TEXTE FOURNI.
#####

Par son côté cauchemardesque, Wake Up and Die se rapproche de titres comme Triangle ou Timecrimes, sans en partager la même maîtrise formelle. Visuellement, le film s’avère assez rebutant. L’absence de moyens n’excuse pas tout. L’image est particulièrement sombre et le cadrage hésitant. Quant aux retours en arrière, ils reposent sur un gimmick immuable qui rappelle les rembobinages de nos chères VHS, lesquels alternent avec des flashforwards à l’utilité incertaine. Au sein d’une production cinématographique colombienne assez pauvre, à plus forte raison dans le genre fantastique, Wake Up and Die tient malgré tout du miracle. Et s’il n’est pas pleinement réussi, il excelle néanmoins à retranscrire une ambiance mortifère jusque dans l’exposition impudique de ces corps nus, désérotisés comme des cadavres dormant dans une morgue.

Une réflexion sur “Wake Up and Die – Miguel Urrutia

  • Je n’ai pas lu toute la critique pour éviter toute révélation mais ce film m’attire beaucoup. J’aimerais le voir surtout de la part d’un pays comme la Colombie, qui à part Pablo Escobar et la cocaïne, nous a pas donnés grand chose.

#####

LIGNES FOURNIES.
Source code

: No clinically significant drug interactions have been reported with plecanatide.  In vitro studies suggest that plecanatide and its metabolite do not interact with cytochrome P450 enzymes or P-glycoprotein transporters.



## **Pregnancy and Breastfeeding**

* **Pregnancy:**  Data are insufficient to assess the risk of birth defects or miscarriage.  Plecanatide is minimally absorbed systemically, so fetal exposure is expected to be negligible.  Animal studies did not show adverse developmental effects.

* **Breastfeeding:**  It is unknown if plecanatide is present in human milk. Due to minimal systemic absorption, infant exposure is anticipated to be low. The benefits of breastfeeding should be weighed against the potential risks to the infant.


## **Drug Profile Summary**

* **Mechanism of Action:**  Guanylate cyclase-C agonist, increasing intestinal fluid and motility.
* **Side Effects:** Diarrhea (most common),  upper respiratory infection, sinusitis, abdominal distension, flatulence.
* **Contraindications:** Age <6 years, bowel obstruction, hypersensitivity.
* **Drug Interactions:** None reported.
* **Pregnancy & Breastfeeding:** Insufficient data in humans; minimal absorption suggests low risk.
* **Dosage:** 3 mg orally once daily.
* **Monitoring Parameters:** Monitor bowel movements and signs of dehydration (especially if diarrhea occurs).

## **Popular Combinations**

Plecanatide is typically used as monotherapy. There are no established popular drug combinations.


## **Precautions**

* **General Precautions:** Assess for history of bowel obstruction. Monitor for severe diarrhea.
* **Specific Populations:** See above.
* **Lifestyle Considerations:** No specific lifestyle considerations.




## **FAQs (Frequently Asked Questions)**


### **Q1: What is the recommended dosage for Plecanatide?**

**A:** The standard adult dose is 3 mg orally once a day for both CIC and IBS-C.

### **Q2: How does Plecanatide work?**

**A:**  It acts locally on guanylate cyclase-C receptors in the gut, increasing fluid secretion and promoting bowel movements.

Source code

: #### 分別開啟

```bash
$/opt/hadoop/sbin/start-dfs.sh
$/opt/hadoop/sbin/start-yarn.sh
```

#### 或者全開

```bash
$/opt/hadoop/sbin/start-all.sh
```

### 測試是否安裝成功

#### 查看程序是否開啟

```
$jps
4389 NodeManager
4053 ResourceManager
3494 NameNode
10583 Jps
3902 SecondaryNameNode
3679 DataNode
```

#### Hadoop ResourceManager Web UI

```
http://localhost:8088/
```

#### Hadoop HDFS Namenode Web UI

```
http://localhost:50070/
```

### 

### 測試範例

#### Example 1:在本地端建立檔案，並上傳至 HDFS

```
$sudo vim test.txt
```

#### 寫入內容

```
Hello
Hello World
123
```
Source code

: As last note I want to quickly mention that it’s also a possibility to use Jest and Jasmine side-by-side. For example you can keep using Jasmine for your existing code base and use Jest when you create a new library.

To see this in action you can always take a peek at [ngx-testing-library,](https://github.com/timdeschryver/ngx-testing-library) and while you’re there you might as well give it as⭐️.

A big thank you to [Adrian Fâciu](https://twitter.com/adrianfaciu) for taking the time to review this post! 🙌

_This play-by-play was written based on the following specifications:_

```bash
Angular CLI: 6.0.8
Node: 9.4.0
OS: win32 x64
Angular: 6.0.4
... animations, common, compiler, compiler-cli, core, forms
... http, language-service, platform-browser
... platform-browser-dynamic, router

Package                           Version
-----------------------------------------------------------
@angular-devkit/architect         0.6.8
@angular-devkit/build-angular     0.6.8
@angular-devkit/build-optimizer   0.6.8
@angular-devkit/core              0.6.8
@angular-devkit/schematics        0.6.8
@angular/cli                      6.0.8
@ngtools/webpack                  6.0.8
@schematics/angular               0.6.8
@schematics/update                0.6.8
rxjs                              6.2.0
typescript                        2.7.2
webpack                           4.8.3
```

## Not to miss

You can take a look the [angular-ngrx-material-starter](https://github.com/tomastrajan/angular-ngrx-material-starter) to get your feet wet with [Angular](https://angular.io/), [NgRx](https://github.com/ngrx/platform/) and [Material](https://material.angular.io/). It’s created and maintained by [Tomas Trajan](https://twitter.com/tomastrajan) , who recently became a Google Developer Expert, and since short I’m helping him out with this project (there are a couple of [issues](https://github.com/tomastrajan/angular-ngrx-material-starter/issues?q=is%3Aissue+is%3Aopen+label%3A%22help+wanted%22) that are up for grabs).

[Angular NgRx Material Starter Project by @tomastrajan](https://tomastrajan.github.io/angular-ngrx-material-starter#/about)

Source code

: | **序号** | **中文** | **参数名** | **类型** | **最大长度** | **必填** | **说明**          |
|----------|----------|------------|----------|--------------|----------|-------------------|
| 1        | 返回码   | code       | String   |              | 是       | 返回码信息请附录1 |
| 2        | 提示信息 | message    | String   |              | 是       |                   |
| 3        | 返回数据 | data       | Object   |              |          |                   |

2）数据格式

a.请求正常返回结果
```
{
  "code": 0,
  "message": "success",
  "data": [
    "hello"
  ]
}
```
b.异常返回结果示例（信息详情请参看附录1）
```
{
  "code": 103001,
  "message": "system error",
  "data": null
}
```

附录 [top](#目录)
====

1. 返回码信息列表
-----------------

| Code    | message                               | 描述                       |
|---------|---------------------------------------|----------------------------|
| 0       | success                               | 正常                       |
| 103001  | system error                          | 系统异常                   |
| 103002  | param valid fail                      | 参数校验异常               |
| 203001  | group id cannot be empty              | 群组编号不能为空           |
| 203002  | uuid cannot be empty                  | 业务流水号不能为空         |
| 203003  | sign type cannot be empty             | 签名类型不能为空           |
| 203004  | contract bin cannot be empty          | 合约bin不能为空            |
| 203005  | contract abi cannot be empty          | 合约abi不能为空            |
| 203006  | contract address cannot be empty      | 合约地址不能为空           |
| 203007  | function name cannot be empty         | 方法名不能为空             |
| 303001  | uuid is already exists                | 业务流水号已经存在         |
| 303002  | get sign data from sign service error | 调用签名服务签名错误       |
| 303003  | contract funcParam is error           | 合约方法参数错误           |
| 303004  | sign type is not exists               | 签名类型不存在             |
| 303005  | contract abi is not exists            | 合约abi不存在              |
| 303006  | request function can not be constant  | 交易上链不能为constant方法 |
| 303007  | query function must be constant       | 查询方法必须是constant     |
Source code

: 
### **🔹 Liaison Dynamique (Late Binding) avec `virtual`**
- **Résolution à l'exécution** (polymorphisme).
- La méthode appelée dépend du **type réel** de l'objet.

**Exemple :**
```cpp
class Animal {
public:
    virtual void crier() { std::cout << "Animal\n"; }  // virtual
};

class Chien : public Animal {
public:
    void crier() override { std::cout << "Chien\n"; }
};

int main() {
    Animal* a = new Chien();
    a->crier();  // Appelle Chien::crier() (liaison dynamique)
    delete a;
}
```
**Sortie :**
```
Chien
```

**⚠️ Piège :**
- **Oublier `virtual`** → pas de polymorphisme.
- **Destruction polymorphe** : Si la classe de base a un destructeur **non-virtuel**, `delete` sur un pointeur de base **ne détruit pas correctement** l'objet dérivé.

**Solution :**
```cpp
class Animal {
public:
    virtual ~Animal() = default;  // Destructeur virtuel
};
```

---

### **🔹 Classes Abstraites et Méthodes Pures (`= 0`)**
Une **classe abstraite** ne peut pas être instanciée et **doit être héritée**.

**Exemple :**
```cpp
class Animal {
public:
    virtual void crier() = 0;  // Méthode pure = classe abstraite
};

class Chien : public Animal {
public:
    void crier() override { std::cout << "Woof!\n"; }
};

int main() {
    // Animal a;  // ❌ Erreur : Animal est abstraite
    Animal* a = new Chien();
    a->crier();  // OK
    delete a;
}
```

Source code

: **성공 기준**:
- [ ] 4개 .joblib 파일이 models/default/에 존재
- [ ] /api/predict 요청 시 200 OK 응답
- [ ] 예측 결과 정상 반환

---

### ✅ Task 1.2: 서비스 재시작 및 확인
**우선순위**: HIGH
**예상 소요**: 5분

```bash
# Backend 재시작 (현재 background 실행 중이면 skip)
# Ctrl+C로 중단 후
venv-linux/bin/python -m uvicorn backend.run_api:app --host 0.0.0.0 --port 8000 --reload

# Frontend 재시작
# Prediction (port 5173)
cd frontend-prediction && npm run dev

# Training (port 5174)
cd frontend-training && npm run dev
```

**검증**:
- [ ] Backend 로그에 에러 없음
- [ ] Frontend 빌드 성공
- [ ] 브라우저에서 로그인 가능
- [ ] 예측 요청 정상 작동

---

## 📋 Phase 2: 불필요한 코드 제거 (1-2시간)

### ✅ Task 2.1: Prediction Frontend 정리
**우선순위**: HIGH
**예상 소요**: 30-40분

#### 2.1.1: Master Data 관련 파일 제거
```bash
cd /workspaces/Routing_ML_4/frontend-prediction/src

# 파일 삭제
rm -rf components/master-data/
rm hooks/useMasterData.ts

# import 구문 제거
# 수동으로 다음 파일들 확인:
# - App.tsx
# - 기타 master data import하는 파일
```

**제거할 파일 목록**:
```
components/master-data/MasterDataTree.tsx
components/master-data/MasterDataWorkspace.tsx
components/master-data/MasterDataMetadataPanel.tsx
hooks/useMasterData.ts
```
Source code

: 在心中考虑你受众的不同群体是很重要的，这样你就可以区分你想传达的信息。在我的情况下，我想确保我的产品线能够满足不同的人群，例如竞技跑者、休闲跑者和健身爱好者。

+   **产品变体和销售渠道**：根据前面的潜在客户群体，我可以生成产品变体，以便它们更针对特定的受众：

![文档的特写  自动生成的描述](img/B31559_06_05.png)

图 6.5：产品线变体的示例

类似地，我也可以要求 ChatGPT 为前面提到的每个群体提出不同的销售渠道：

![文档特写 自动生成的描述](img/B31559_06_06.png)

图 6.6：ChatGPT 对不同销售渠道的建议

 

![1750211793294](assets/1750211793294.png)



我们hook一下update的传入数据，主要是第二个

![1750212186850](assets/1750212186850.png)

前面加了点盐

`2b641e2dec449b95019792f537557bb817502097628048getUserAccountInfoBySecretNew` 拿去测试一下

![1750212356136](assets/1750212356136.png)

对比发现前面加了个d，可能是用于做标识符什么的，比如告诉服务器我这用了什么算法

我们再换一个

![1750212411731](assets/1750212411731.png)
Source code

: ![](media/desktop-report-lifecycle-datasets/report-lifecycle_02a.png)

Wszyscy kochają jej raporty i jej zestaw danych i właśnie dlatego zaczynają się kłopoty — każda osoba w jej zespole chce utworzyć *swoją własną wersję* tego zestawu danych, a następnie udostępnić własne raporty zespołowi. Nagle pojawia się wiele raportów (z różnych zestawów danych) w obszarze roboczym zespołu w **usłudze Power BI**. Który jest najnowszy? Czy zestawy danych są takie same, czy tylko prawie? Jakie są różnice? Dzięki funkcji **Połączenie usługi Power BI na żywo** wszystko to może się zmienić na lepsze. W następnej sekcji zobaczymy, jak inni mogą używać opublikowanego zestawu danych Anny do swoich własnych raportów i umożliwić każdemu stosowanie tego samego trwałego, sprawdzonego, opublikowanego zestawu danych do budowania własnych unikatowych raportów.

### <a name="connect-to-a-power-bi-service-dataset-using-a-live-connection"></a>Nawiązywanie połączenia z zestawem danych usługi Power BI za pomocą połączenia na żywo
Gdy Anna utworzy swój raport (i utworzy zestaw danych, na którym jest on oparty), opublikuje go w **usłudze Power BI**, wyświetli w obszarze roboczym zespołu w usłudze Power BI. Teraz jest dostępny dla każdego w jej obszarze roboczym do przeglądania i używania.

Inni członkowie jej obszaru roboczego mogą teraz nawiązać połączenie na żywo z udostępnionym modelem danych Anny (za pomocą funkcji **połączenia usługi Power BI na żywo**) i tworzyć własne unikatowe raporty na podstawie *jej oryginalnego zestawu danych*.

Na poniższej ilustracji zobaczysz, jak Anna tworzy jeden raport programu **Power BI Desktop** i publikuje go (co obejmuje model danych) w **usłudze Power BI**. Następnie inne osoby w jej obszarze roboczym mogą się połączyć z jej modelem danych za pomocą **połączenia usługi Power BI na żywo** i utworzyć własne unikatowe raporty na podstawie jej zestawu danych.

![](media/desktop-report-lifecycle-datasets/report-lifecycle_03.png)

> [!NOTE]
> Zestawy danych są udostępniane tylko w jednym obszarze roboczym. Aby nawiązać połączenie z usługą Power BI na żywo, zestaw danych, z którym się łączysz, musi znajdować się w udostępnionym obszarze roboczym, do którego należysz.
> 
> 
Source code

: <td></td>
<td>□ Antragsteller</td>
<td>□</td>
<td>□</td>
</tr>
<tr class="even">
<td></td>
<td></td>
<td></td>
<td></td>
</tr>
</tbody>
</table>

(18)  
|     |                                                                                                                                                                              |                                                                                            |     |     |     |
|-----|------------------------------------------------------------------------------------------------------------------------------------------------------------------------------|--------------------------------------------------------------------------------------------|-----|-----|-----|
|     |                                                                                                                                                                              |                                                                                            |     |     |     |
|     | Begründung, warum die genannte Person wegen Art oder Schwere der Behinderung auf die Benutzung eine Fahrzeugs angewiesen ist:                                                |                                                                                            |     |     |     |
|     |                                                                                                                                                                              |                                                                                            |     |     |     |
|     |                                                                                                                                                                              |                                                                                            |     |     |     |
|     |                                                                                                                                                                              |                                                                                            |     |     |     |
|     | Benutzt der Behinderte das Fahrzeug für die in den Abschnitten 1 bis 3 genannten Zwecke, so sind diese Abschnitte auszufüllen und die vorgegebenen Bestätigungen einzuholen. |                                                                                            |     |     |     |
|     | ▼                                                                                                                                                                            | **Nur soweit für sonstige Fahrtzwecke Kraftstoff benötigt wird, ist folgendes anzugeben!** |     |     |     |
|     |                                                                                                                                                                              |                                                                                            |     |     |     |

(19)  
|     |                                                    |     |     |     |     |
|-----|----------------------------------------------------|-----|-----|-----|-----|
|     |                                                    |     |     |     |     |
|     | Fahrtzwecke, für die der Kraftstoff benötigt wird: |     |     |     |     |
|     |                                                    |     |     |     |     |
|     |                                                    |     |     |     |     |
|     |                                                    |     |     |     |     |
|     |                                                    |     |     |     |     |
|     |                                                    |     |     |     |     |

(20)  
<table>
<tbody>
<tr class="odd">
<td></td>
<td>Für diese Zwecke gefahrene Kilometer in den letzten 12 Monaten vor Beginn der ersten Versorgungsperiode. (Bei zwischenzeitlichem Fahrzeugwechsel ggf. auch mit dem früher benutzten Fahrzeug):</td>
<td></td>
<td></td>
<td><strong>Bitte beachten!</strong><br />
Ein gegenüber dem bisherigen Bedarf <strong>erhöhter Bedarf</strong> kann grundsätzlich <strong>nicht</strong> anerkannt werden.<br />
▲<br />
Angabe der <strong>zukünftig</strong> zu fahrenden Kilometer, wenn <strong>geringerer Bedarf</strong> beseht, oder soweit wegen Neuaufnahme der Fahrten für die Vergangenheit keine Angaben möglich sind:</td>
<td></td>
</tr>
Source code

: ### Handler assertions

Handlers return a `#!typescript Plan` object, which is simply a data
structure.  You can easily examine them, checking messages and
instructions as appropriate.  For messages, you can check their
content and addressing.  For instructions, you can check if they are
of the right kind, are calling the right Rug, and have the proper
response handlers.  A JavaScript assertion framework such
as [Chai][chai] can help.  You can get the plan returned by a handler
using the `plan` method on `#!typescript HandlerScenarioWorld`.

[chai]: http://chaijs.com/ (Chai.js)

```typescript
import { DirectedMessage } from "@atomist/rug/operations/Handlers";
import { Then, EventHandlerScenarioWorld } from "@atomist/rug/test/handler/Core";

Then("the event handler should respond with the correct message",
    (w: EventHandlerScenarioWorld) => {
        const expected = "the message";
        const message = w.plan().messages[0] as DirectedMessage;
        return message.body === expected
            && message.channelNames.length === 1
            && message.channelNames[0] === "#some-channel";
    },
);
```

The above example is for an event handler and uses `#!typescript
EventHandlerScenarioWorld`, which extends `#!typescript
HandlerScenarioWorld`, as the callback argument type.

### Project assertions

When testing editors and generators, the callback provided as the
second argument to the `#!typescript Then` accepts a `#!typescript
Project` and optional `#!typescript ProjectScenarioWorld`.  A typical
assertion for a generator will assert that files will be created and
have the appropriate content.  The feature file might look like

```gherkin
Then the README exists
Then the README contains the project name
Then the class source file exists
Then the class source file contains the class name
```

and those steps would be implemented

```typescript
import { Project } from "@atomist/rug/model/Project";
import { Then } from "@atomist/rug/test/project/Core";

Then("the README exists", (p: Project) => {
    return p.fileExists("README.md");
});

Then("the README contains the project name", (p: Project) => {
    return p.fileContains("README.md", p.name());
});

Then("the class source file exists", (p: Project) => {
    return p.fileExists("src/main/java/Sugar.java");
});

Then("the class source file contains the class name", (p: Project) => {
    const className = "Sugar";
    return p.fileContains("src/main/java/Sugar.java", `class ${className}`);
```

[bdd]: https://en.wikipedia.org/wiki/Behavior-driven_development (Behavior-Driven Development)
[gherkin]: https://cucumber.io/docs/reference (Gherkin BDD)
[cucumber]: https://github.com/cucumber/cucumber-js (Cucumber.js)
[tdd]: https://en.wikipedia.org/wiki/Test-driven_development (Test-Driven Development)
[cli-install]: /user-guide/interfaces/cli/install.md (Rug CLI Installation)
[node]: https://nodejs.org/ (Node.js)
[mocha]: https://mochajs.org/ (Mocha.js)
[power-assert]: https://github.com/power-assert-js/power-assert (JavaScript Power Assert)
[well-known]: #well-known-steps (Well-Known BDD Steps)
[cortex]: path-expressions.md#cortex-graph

#####

CONSIGNE 1. Recopiez le passage du texte fourni qui commence par « Par son côté » et se poursuit jusqu'à « dans une morgue. ».
CONSIGNE 2.
Répondez à ces questions d'après le texte fourni.
(a) À quels deux films Wake Up and Die est-il rapproché pour son côté cauchemardesque ?
(b) Quels deux défauts de l'image sont relevés ?
(c) À quoi sont comparés les corps nus ?
Les lignes ont une autre origine que le texte fourni.

RÉPONSE 1.
Par son côté cauchemardesque, Wake Up and Die se rapproche de titres comme Triangle ou Timecrimes, sans en partager la même maîtrise formelle. Visuellement, le film s’avère assez rebutant. L’absence de moyens n’excuse pas tout. L’image est particulièrement sombre et le cadrage hésitant. Quant aux retours en arrière, ils reposent sur un gimmick immuable qui rappelle les rembobinages de nos chères VHS, lesquels alternent avec des flashforwards à l’utilité incertaine. Au sein d’une production cinématographique colombienne assez pauvre, à plus forte raison dans le genre fantastique, Wake Up and Die tient malgré tout du miracle. Et s’il n’est pas pleinement réussi, il excelle néanmoins à retranscrire une ambiance mortifère jusque dans l’exposition impudique de ces corps nus, désérotisés comme des cadavres dormant dans une morgue.

RÉPONSE 2.
(a) À Triangle et à Timecrimes.
(b) L'image est particulièrement sombre et le cadrage hésitant.
(c) À des cadavres dormant dans une morgue.